Consigne 1
Recopiez fidèlement l'extrait sur le caucus de Mme Marois entre «À son arrivée» et «de la paranoïa.», ces deux passages inclus.
Consigne 2
Prolongez l'extrait sur le caucus de Mme Marois en reprenant juste après sa dernière phrase.

Extrait fourni
########
À son arrivée au caucus, mardi matin, Mme Marois parlait de cohésion et de solidarité, mais le climat était plutôt à la méfiance et à la nervosité. La réaction ridicule de son entourage et de quelques députés, en apprenant que le collègue Gilbert Lavoie, du Soleil, avait pu entendre quelques échanges à huis clos, relevait franchement de la paranoïa.
La vitesse à laquelle Bernard Drainville a quitté les lieux à la fin de la réunion laissait également sceptique sur le «très bon début» dont il s'est réjoui. Le comité présidé par Monique Richard, qui disposera de ses propositions, a toutes les apparences d'une déchiqueteuse.
########
Données enregistrées
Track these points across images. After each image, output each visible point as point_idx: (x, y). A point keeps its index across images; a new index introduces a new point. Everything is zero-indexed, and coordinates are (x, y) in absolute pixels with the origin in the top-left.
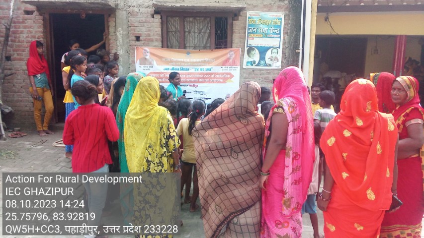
########
Réponse attendue 1
À son arrivée au caucus, mardi matin, Mme Marois parlait de cohésion et de solidarité, mais le climat était plutôt à la méfiance et à la nervosité. La réaction ridicule de son entourage et de quelques députés, en apprenant que le collègue Gilbert Lavoie, du Soleil, avait pu entendre quelques échanges à huis clos, relevait franchement de la paranoïa.

Réponse attendue 2
En laissant ses députés libres de s'opposer au projet de loi Labeaume-Maltais, Mme Marois évitera sans doute d'autres démissions, du moins à court terme, mais elle n'en maintient pas moins son appui à un projet que plusieurs de ses députés jugent incompatible avec les normes d'éthique publique qui devraient guider un élu.
Cela n'est pas de nature à renforcer son autorité morale, ni à combler la perte de crédibilité et de prestige que le député de Verchères, Stéphane Bergeron, constatait en juillet dernier dans un courriel adressé à un militant.